EXTRACT:
Live album by Fred Anderson
- Released: 2001
- Recorded: May 22, 1999
- Venue: Empty Bottle, Chicago
- Genre: Jazz
- Length: 53:08
- Label: Thrill Jockey

Fred Anderson chronology
| Fred Anderson Quartet Volume Two (2000) | Duets 2001 (2001) | On the Run, Live at the Velvet Lounge (2001) |

= Duets 2001 =

Duets 2001 is an album by American jazz saxophonist Fred Anderson with former Sun Ra drummer Robert Barry, which, despite the title, was recorded live in 1999 at Chicago's Empty Bottle after having performed together only once before. It was released on the Thrill Jockey label.

==Reception==

In his review for AllMusic, Glenn Astarita states, "Duets 2001 is a rousing success, as the duo embarks upon a series of mid-tempo swing vamps atop free bop-style dialogue and brisk interplay, thanks to Anderson's corpulent tone, limberly executed lines, and Barry's polyrhythmic swing beats."

The Penguin Guide to Jazz says, "Barry is a powerful drummer, well used to marshalling the most chaotic and anarchic of ensembles, but here he can be quite delicate, and only a recording of this quality would have captured all of his quieter figures."

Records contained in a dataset
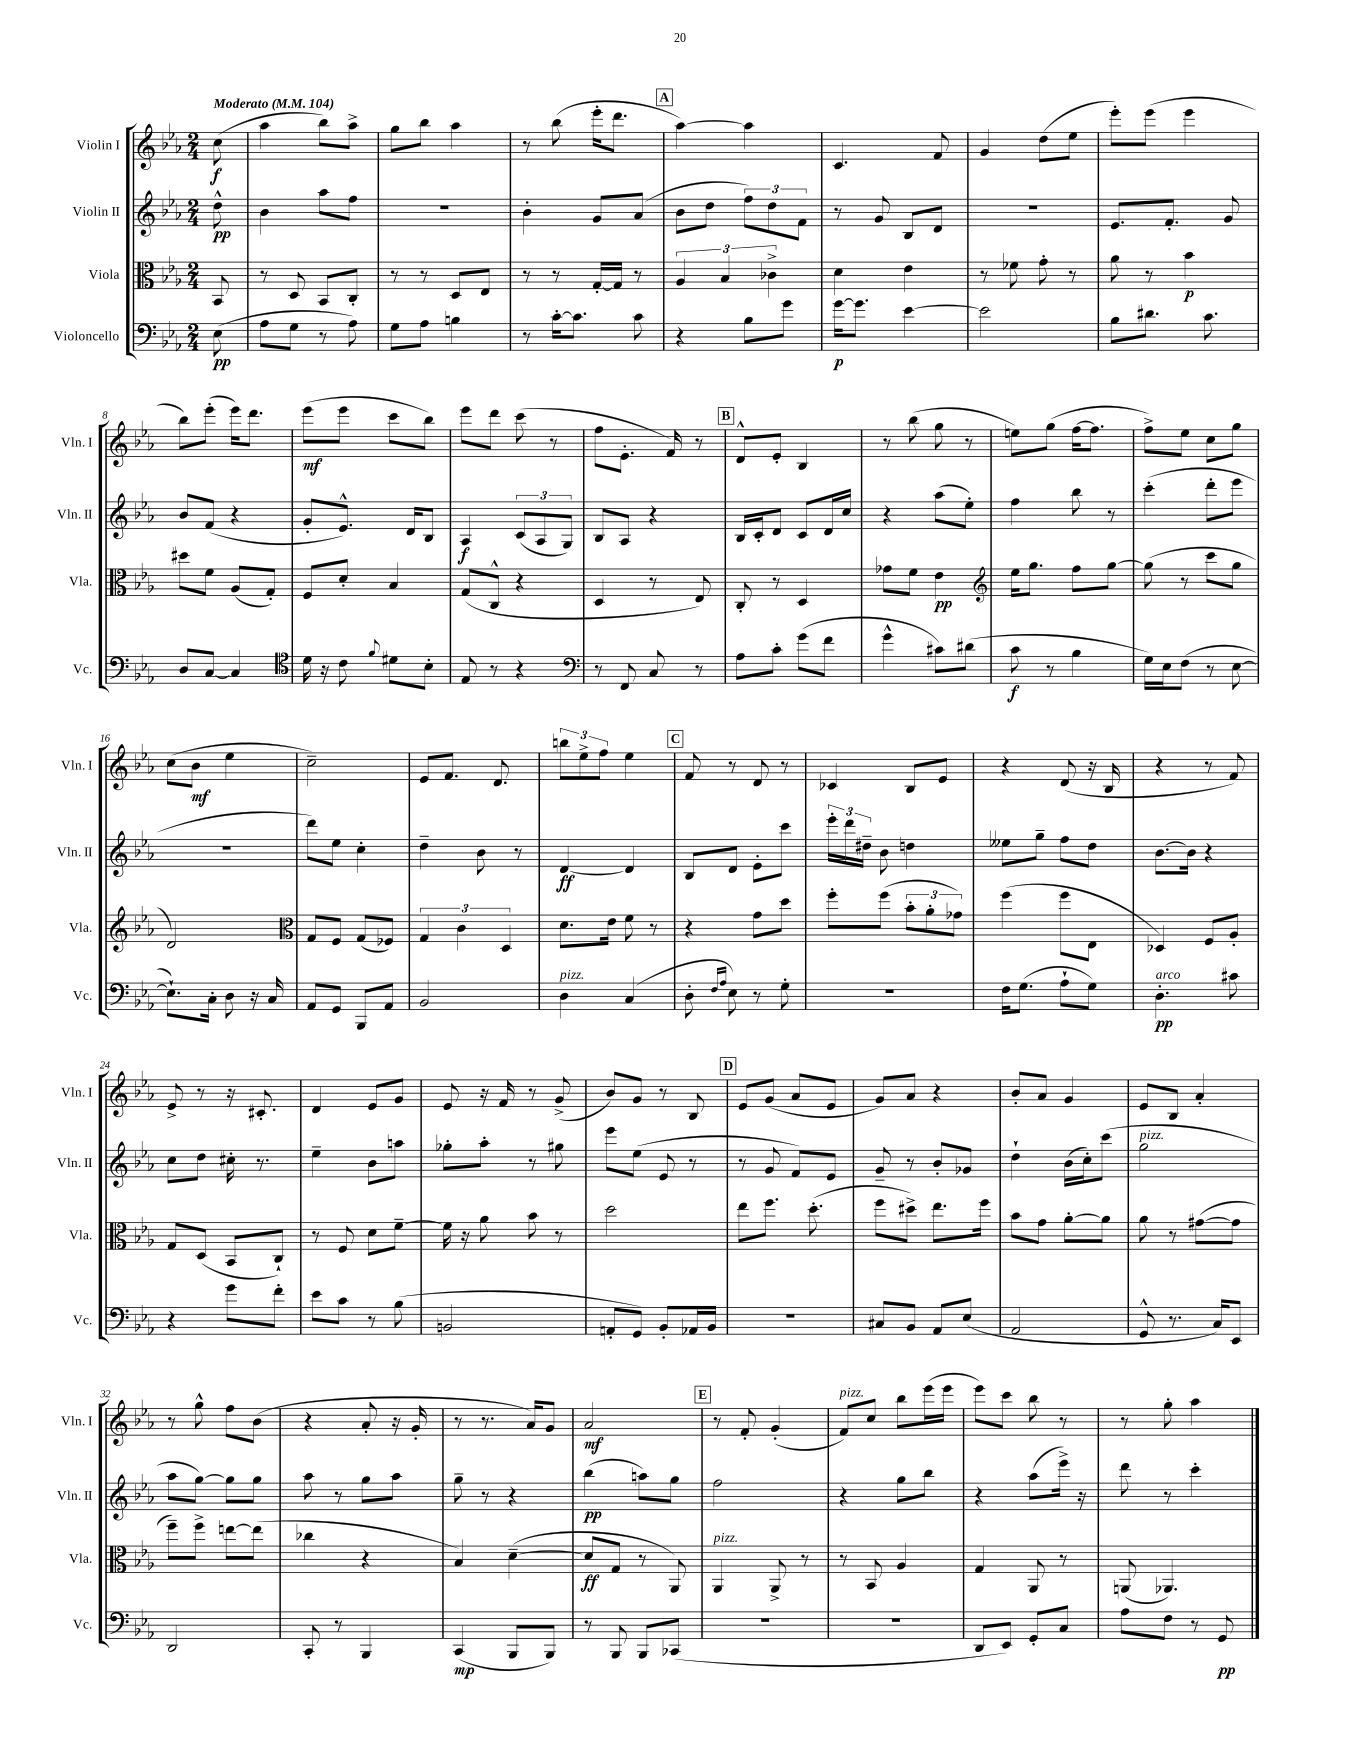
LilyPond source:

<<
\new StaffGroup <<
\new Staff = "s0" \with { instrumentName = "Violin I" shortInstrumentName = "Vln. I" } {
    \clef treble \key ees \major \numericTimeSignature \time 2/4 \partial 8 \tempo "Moderato" 4 = 104
    \autoBeamOff c''8\f( |
    aes''4 bes''8[) aes''8]-> |
    g''8[ bes''8] aes''4 |
    r8 bes''8( ees'''16[-. d'''8.] |
    \mark \markup { \box "A" } aes''4~) aes''4 |
    c'4. f'8 |
    g'4 d''8[( ees''8] |
    ees'''8[-.) ees'''8]( ees'''4 |
    bes''8[) ees'''8]-.( ees'''16[) d'''8.] |
    ees'''8[\mf( ees'''8] c'''8[ bes''8]) |
    ees'''8[ d'''8] c'''8( r8 |
    f''8[ ees'8.]-. f'16) r8 |
    \mark \markup { \box "B" } d'8[-^ ees'8]-. bes4 |
    r8 bes''8( g''8 r8 |
    e''8[) g''8]( f''16[~ f''8.] |
    f''8[->) ees''8] c''8[ g''8] |
    c''8[( bes'8]\mf ees''4 |
    c''2--) |
    ees'8[ f'8.] d'8. |
    \tuplet 3/2 { b''8[ ees''8-> f''8] } ees''4 |
    \mark \markup { \box "C" } f'8 r8 d'8 r8 |
    ces'4 bes8[ ees'8] |
    r4 d'8( r16 bes16 |
    r4 r8 f'8) |
    ees'8-> r8 r16 cis'8.-. |
    d'4 ees'8[ g'8] |
    ees'8 r16 f'16 r8 g'8->( |
    bes'8[) g'8] r8 bes8 |
    \mark \markup { \box "D" } ees'8[ g'8]( aes'8[ ees'8] |
    g'8[) aes'8] r4 |
    bes'8[-. aes'8] g'4 |
    ees'8[ bes8] aes'4-. |
    r8 g''8-^ f''8[ bes'8]( |
    r4 aes'8-. r16 g'16-. |
    r8 r8. aes'16[) g'8] |
    aes'2\mf |
    \mark \markup { \box "E" } r8 f'8-. g'4-.( |
    f'8[^\markup { \italic "pizz." }) c''8] bes''8[ ees'''16( ees'''16] |
    ees'''8[) c'''8] bes''8 r8 |
    r8 g''8-. aes''4 \bar "|." |
}
\new Staff = "s1" \with { instrumentName = "Violin II" shortInstrumentName = "Vln. II" } {
    \clef treble \key ees \major \numericTimeSignature \time 2/4 \partial 8
    \autoBeamOff d''8-^\pp |
    bes'4 aes''8[ f''8] |
    R2 |
    bes'4-. g'8[ aes'8]( |
    \mark \markup { \box "A" } bes'8[ d''8] \tuplet 3/2 { f''8[) d''8 f'8] } |
    r8 g'8 bes8[ d'8] |
    r2 |
    ees'8.[ f'8.]-. g'8 |
    bes'8[ f'8]( r4 |
    g'8[-. ees'8.]-^) d'16[ bes8] |
    aes4\f \tuplet 3/2 { c'8[( aes8 g8]) } |
    bes8[ aes8] r4 |
    \mark \markup { \box "B" } bes16[ c'16-. d'8] c'8[ d'16 c''16] |
    r4 aes''8[( ees''8]-.) |
    f''4 bes''8 r8 |
    c'''4-.( d'''8[-. ees'''8] |
    R2 |
    d'''8[) ees''8] c''4-. |
    d''4-- bes'8 r8 |
    d'4~\ff d'4 |
    \mark \markup { \box "C" } bes8[ d'8] ees'8[-. c'''8] |
    \tuplet 3/2 { ees'''16[-. d'''16 dis''16]-- } bes'8 d''4 |
    eeses''8[ g''8]-- f''8[ d''8] |
    bes'8.[~ bes'16] r4 |
    c''8[ d''8] cis''16-. r8. |
    ees''4-- bes'8[ a''8] |
    ges''8[-. aes''8]-. r8 gis''8 |
    ees'''8[ ees''8]( ees'8 r8 |
    \mark \markup { \box "D" } r8 g'8 f'8[) ees'8] |
    g'8-- r8 bes'8[-. ges'8] |
    d''4-! bes'16[( c''16-.) c'''8]( |
    g''2^\markup { \italic "pizz." } |
    aes''8[ g''8]~) g''8[ g''8] |
    aes''8 r8 g''8[ aes''8] |
    g''8-- r8 r4 |
    bes''4\pp( a''8[) g''8] |
    \mark \markup { \box "E" } f''2 |
    r4 g''8[ bes''8] |
    r4 aes''8[( ees'''16]->) r16 |
    d'''8 r8 c'''4-. \bar "|." |
}
\new Staff = "s2" \with { instrumentName = "Viola" shortInstrumentName = "Vla." } {
    \clef alto \key ees \major \numericTimeSignature \time 2/4 \partial 8
    \autoBeamOff bes,8 |
    r8 d8 bes,8[ c8]-. |
    r8 r8 d8[ ees8] |
    r8 r8 g16[~-. g16] r8 |
    \mark \markup { \box "A" } \tuplet 3/2 { aes4 bes4 ces'4-> } |
    d'4 ees'4 |
    r8 fes'8 g'8-. r8 |
    aes'8 r8 bes'4\p |
    dis''8[ f'8] aes8[( g8]-.) |
    f8[ d'8]-. bes4 |
    g8[( c8]-^ r4 |
    d4 r8 ees8) |
    \mark \markup { \box "B" } c8-. r8 d4 |
    ges'8[ f'8] ees'4\pp |
    \clef treble ees''16[ g''8.] f''8[ g''8]~ |
    g''8( r8 c'''8[ g''8] |
    d'2) |
    \clef alto g8[ f8] g8[( fes8]) |
    \tuplet 3/2 { g4 c'4 d4 } |
    d'8.[ ees'16] f'8 r8 |
    \mark \markup { \box "C" } r4 g'8[ d''8] |
    f''8[-. f''8]( \tuplet 3/2 { bes'8[-. aes'8-. ges'8]) } |
    f''4( f''8[ ees8] |
    des4) f8[ aes8]-. |
    g8[ d8]( bes,8[ c8]-!) |
    r8 f8 d'8[ f'8]~-- |
    f'16 r16 aes'8 bes'8 r8 |
    d''2 |
    \mark \markup { \box "D" } ees''8[ f''8.] d''8.-.( |
    f''8[ dis''8]->) ees''8.[ f''16] |
    bes'8[ g'8] aes'8[~-. aes'8] |
    aes'8 r8 gis'8[~( gis'8] |
    f''8[--) f''8]-> e''8[~ e''8]( |
    ces''4 r4 |
    bes4) d'4~--( |
    d'8[\ff g8] r8 aes,8) |
    \mark \markup { \box "E" } aes,4^\markup { \italic "pizz." } aes,8-> r8 |
    r8 bes,8 aes4 |
    g4 aes,8 r8 |
    a,8( aes,4.) \bar "|." |
}
\new Staff = "s3" \with { instrumentName = "Violoncello" shortInstrumentName = "Vc." } {
    \clef bass \key ees \major \numericTimeSignature \time 2/4 \partial 8
    \autoBeamOff ees8\pp( |
    aes8[ g8] r8 aes8) |
    g8[ aes8] b4 |
    r8 c'16[~-. c'8.] c'8 |
    \mark \markup { \box "A" } r4 bes8[ g'8] |
    g'16[~\p g'8.] ees'4~ |
    ees'2 |
    bes8[ dis'8.] c'8. |
    d8[ c8]~ c4 |
    \clef tenor d'16 r16 c'8 \appoggiatura { f'8 } dis'8[ bes8]-. |
    ees8 r8 r4 |
    \clef bass r8 f,8 c8 r8 |
    \mark \markup { \box "B" } aes8[ c'8]-. g'8[( f'8] |
    g'4-^ cis'8[) dis'8]( |
    c'8\f r8 bes4 |
    g16[) ees16 f8]( r8 ees8~ |
    ees8.[-!) c16]-. d8 r16 c16 |
    aes,8[ g,8] bes,,8[ aes,8] |
    bes,2 |
    d4^\markup { \italic "pizz." } c4( |
    \mark \markup { \box "C" } d8-. \grace { f16[ aes16] } ees8) r8 g8-. |
    R2 |
    f16[ g8.]( aes8[-! g8]) |
    d4.-.\pp^\markup { \italic "arco" } cis'8 |
    r4 g'8[ f'8]-. |
    ees'8[ c'8] r8 bes8( |
    b,2 |
    a,8[-. g,8]) bes,8[-. aes,16 bes,16] |
    \mark \markup { \box "D" } R2 |
    cis8[ bes,8] aes,8[ ees8]( |
    aes,2 |
    g,8-^ r8. c16[) ees,8] |
    d,2 |
    c,8-. r8 bes,,4 |
    c,4\mp( bes,,8[ bes,,8]) |
    r8 bes,,8 bes,,8[ ces,8]( |
    \mark \markup { \box "E" } r2 |
    r2 |
    d,8[ ees,8]) g,8[-. c8] |
    aes8[ f8] r8 g,8\pp \bar "|." |
}
>>
>>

WHAT YOU NEED TO DO:
1. Answer these questions from the text about the album Duets 2001:
(a) At what venue was the album recorded?
(b) Which drummer plays with Fred Anderson on it?
(c) Who reviewed it for AllMusic?
2. Repeat the passage of the text about the album Duets 2001 from "Fred Anderson chronology" to "Thrill Jockey label.".

LIST OF SOLUTIONS:
1.
(a) The Empty Bottle in Chicago
(b) Robert Barry, a former Sun Ra drummer
(c) Glenn Astarita

2.
Fred Anderson chronology
| Fred Anderson Quartet Volume Two (2000) | Duets 2001 (2001) | On the Run, Live at the Velvet Lounge (2001) |

= Duets 2001 =

Duets 2001 is an album by American jazz saxophonist Fred Anderson with former Sun Ra drummer Robert Barry, which, despite the title, was recorded live in 1999 at Chicago's Empty Bottle after having performed together only once before. It was released on the Thrill Jockey label.